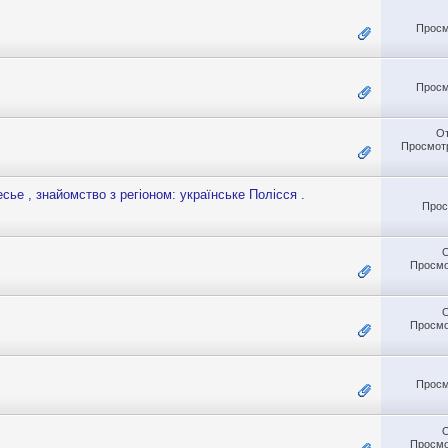
Просм
Просм
О
Просмотр
ье , знайомство з регіоном: українське Полісся .
Прос
Просмо
Просмо
Просм
Просмо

→ **WHAT TO WORK ON**: Please write out only the lines from the one containing "ье , знайомство" to the end of the records above, exactly, both ends included.

→ **RESPONSE BELOW**:
ье , знайомство з регіоном: українське Полісся .
Прос
Просмо
Просмо
Просм
Просмо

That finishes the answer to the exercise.